I connected with Sam online and ended up interviewing him about the show; an achievement I will always hold close to my heart. The deeper I got into the bookish community, the clearer the fog in my mind became. My desperation turned to determination.

On 8th July (11 months today!), I did a 24 Hour Readathon for charity. So many amazing authors were involved, and it was at that moment I realised I was getting better. That I hadn't self harmed for weeks. That life was worth living again. I slowly started going to bookish events, and meeting people who changed my life (looking at you, Liv). In April 2018, I won 2 book blogging awards and even did 2 panels (check that out here). What a crazy year it's been.

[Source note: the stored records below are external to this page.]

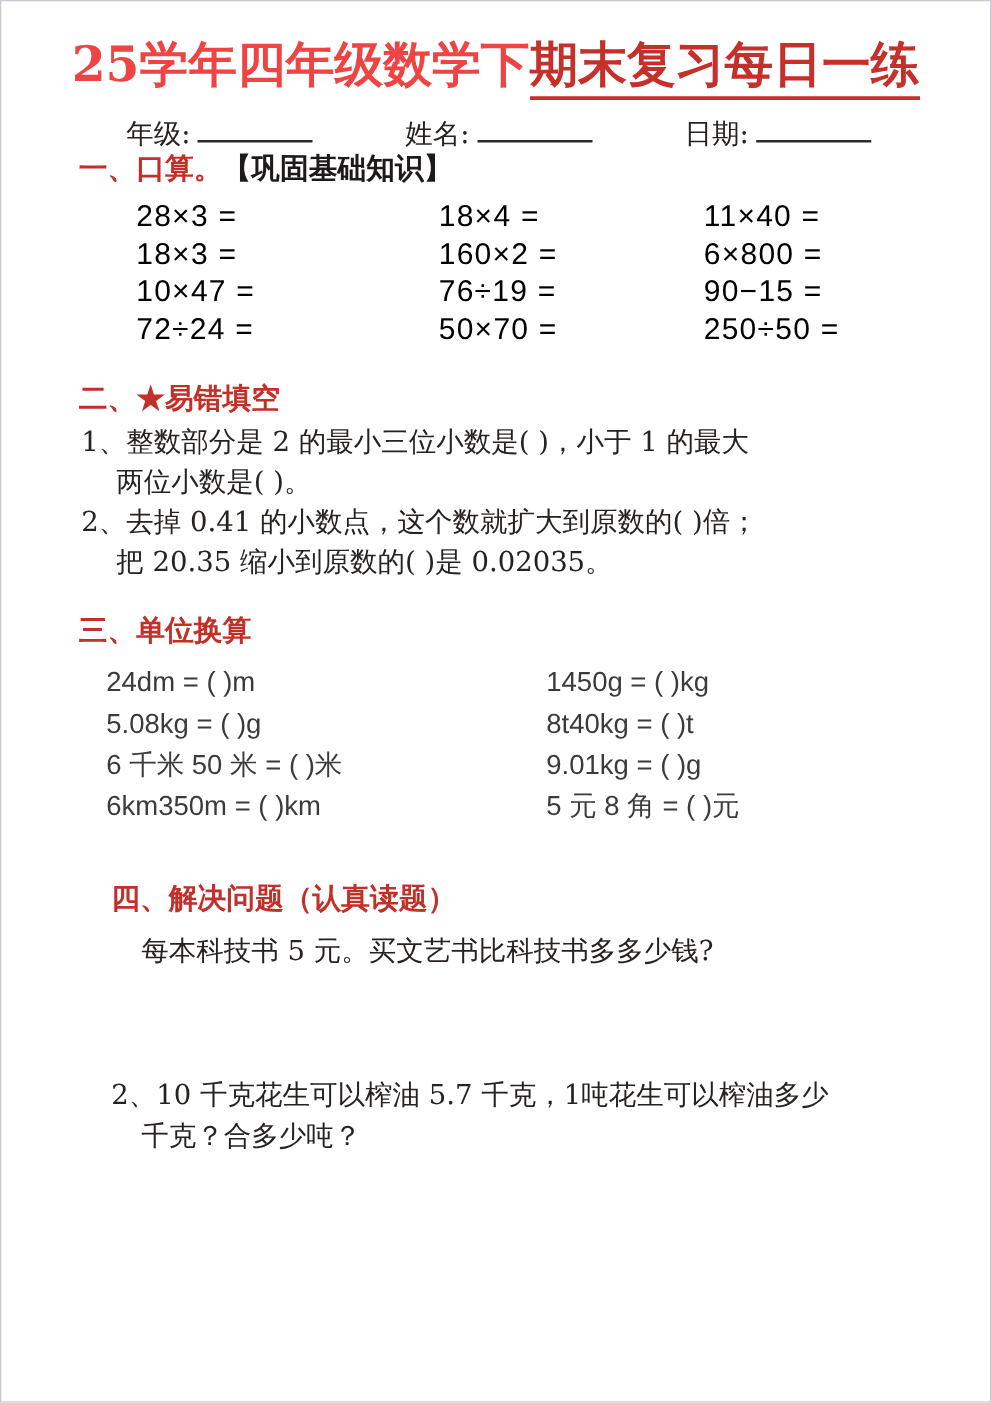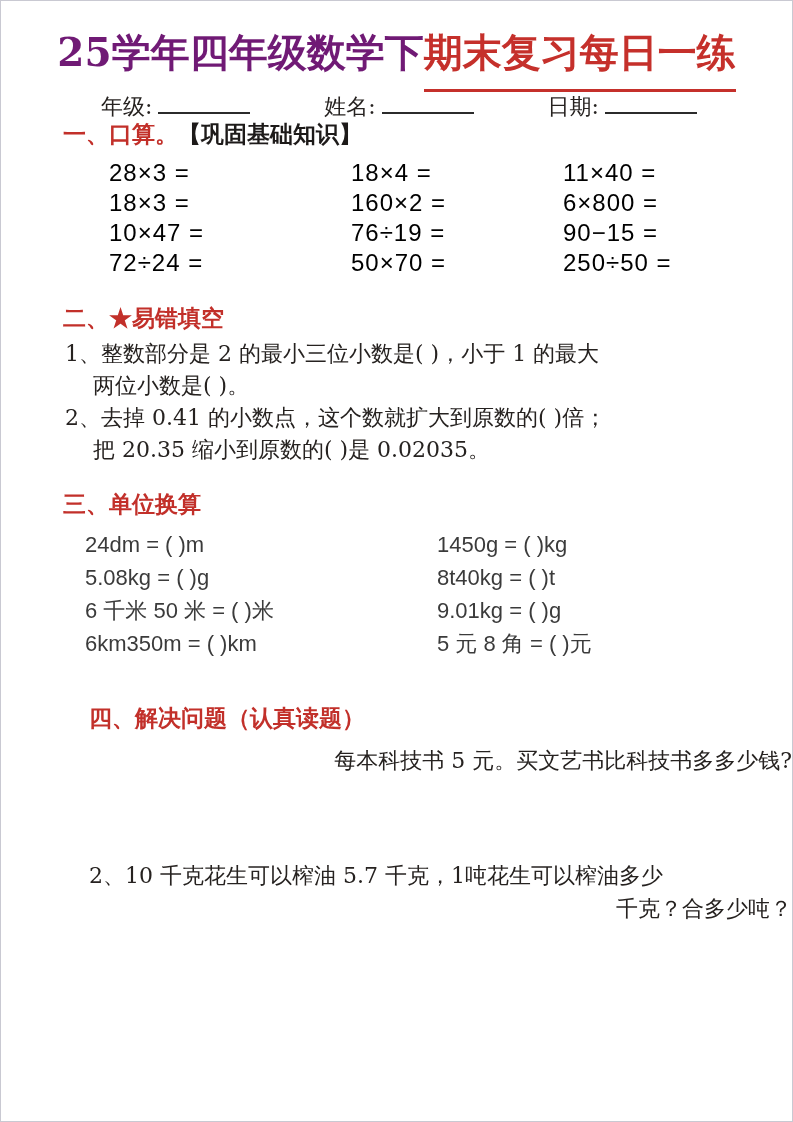"25学年四年级数学下" .title-black { color: #701a75 -> #ef4444 }
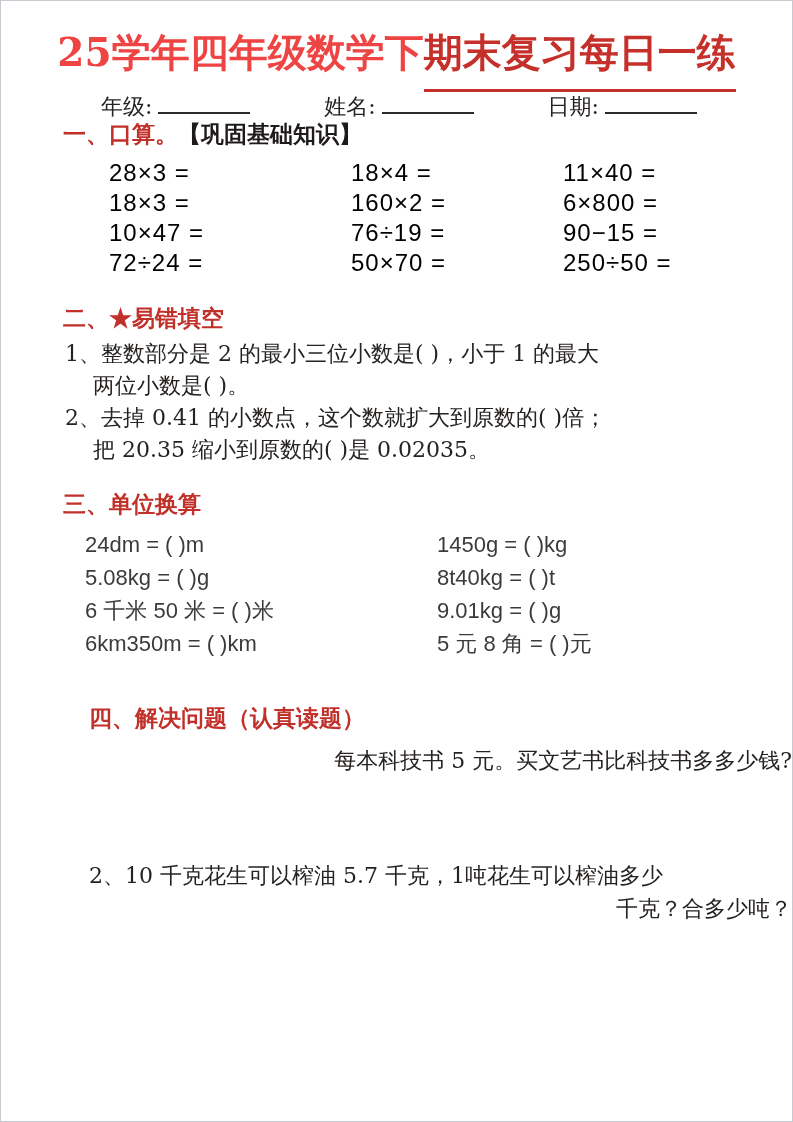"期末复习每日一练" .title-red { padding-bottom: 14px -> 2px }
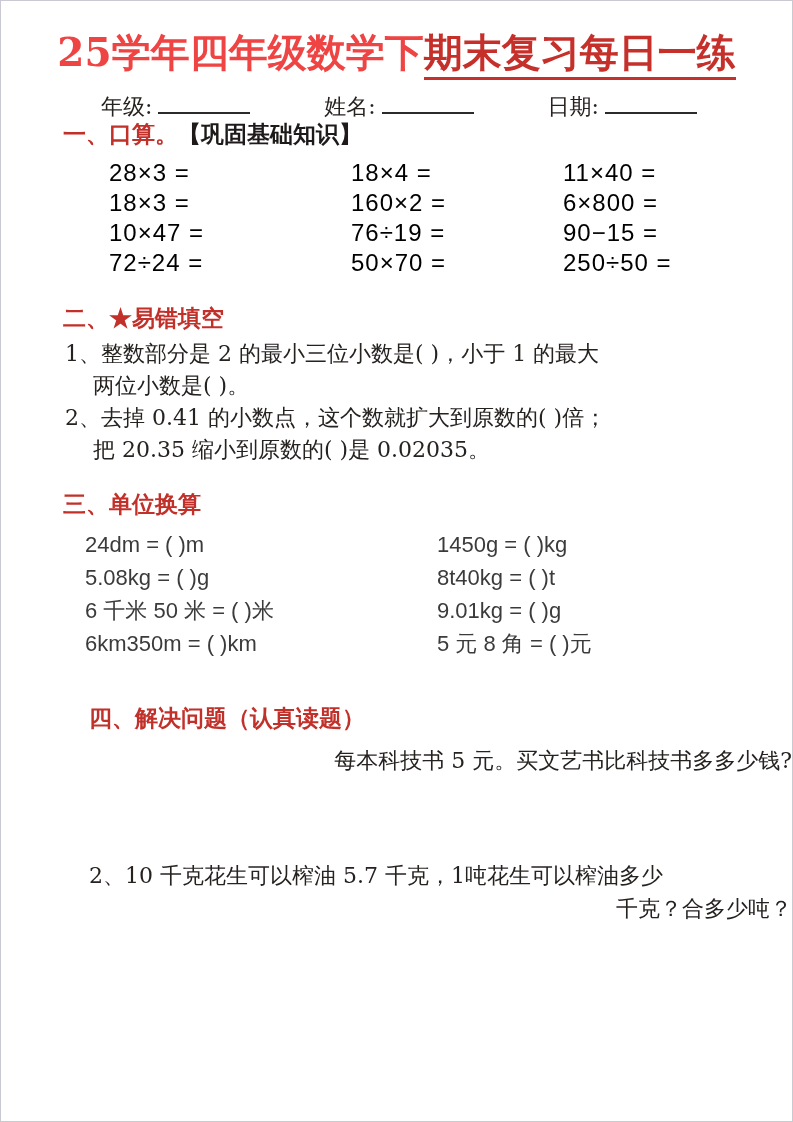"每本科技书 5 元。买文艺书比科技书多多少钱?" .solve-line.indent { text-align: right -> none }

By no means is my mental health perfect now. My anxiety is still a struggle every day. But the bad days are fewer. I'm stronger. I'm a fighter. Who knows when the fight will end?

And here I am today. In recovery.

PS. I got to Sam in Edinburgh. Just like I said I would. I had one of the best, carefree nights of my life. He has since sent me a video message to congratulate me on getting better.

PPS. He performed a song called Recovery - Frank Turner. You may want to check that out.